Leave out the pictures, and retype the remaining data exactly.

(Transcribed page contents)
+++

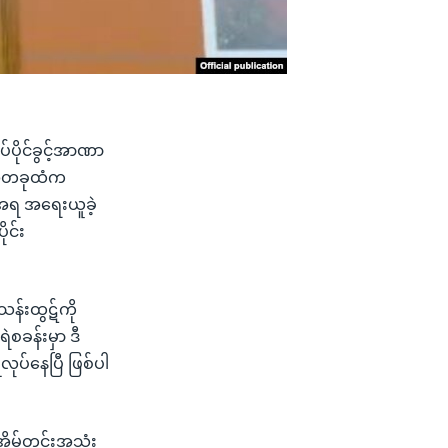
ပိုင်ခွင့်အာဏာ
္ပဏီတခုထံက
်အရ အရေးယူခဲ့
ုင်း
သန်းထွဋ်ကို
စခန်းမှာ ဒီ
လုပ်နေပြီ ဖြစ်ပါ
အိမ်တွင်းအသုံး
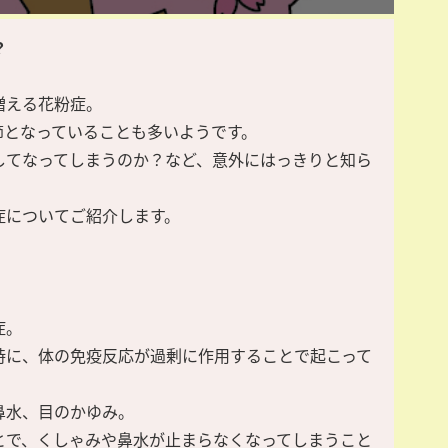
？
増える花粉症。
節となっていることも多いようです。
してなってしまうのか？など、意外にはっきりと知ら
症についてご紹介します。
症。
時に、体の免疫反応が過剰に作用することで起こって
鼻水、目のかゆみ。
とで、くしゃみや鼻水が止まらなくなってしまうこと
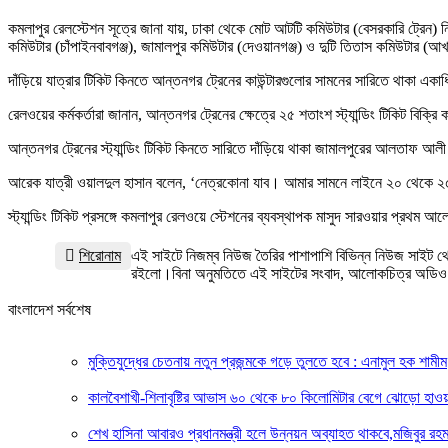
কমলাপুর রেলস্টেশন সূত্রে জানা যায়, ঢাকা থেকে মোট আটটি কমিউটার (বেসরকারি ট্রেন) 
কমিউটার (চাঁপাইনবাবগঞ্জ), জামালপুর কমিউটার (দেওয়ানগঞ্জ) ও দুটি তিতাস কমিউটার (আখা
দাঁড়িয়ে যাত্রার টিকিট কিনতে আন্তনগর ট্রেনের কাউন্টারগুলোর সামনের সারিতে থাকা এক
রেলওয়ের কর্মকর্তারা জানান, আন্তনগর ট্রেনের ক্ষেত্রে ২৫ শতাংশ স্ট্যান্ডিং টিকিট বিক
আন্তনগর ট্রেনের স্ট্যান্ডিং টিকিট কিনতে সারিতে দাঁড়িয়ে থাকা জামালপুরের আলতাফ 
আরেক যাত্রী ওয়ালদুল হাসান বলেন, ‘নেত্রকোনা যাব। আমার সামনে লাইনে ২০ থেকে ২
স্ট্যান্ডিং টিকিট প্রসঙ্গে কমলাপুর রেলওয়ে স্টেশনের ব্যবস্থাপক মাসুদ সারওয়ার প্রথম 
শিরোনাম
এই সাইটে নিজম্ব নিউজ তৈরির পাশাপাশি বিভিন্ন নিউজ সাইট থে
রইলো।বিনা অনুমতিতে এই সাইটের সংবাদ, আলোকচিত্র অডিও 
বাংলাদেশ সর্বশেষ
মুক্তিযুদ্ধের চেতনায় নতুন প্রজন্মকে গড়ে তুলতে হবে : এনামুল হক শামীম
কালবৈশাখী-শিলাবৃষ্টির আভাস ৬০ থেকে ৮০ কিলোমিটার বেগে ঝোড়ো হাও
শেখ হাসিনা আবারও প্রধানমন্ত্রী হলে উন্নয়ন অব্যাহত থাকবে,মজিবুর রহমা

+++

EXERCISE RESPONSE →
ပိုင်ခွင့်အာဏာ
္ပဏီတခုထံက
်အရ အရေးယူခဲ့
ုင်း
သန်းထွဋ်ကို
စခန်းမှာ ဒီ
လုပ်နေပြီ ဖြစ်ပါ
အိမ်တွင်းအသုံး
？
増える花粉症。
節となっていることも多いようです。
してなってしまうのか？など、意外にはっきりと知ら
症についてご紹介します。
症。
時に、体の免疫反応が過剰に作用することで起こって
鼻水、目のかゆみ。
とで、くしゃみや鼻水が止まらなくなってしまうこと
কমলাপুর রেলস্টেশন সূত্রে জানা যায়, ঢাকা থেকে মোট আটটি কমিউটার (বেসরকারি ট্রেন) 
কমিউটার (চাঁপাইনবাবগঞ্জ), জামালপুর কমিউটার (দেওয়ানগঞ্জ) ও দুটি তিতাস কমিউটার (আখা
দাঁড়িয়ে যাত্রার টিকিট কিনতে আন্তনগর ট্রেনের কাউন্টারগুলোর সামনের সারিতে থাকা এক
রেলওয়ের কর্মকর্তারা জানান, আন্তনগর ট্রেনের ক্ষেত্রে ২৫ শতাংশ স্ট্যান্ডিং টিকিট বিক
আন্তনগর ট্রেনের স্ট্যান্ডিং টিকিট কিনতে সারিতে দাঁড়িয়ে থাকা জামালপুরের আলতাফ 
আরেক যাত্রী ওয়ালদুল হাসান বলেন, ‘নেত্রকোনা যাব। আমার সামনে লাইনে ২০ থেকে ২
স্ট্যান্ডিং টিকিট প্রসঙ্গে কমলাপুর রেলওয়ে স্টেশনের ব্যবস্থাপক মাসুদ সারওয়ার প্রথম 
শিরোনাম
এই সাইটে নিজম্ব নিউজ তৈরির পাশাপাশি বিভিন্ন নিউজ সাইট থে
রইলো।বিনা অনুমতিতে এই সাইটের সংবাদ, আলোকচিত্র অডিও 
বাংলাদেশ সর্বশেষ
মুক্তিযুদ্ধের চেতনায় নতুন প্রজন্মকে গড়ে তুলতে হবে : এনামুল হক শামীম
কালবৈশাখী-শিলাবৃষ্টির আভাস ৬০ থেকে ৮০ কিলোমিটার বেগে ঝোড়ো হাও
শেখ হাসিনা আবারও প্রধানমন্ত্রী হলে উন্নয়ন অব্যাহত থাকবে,মজিবুর রহমা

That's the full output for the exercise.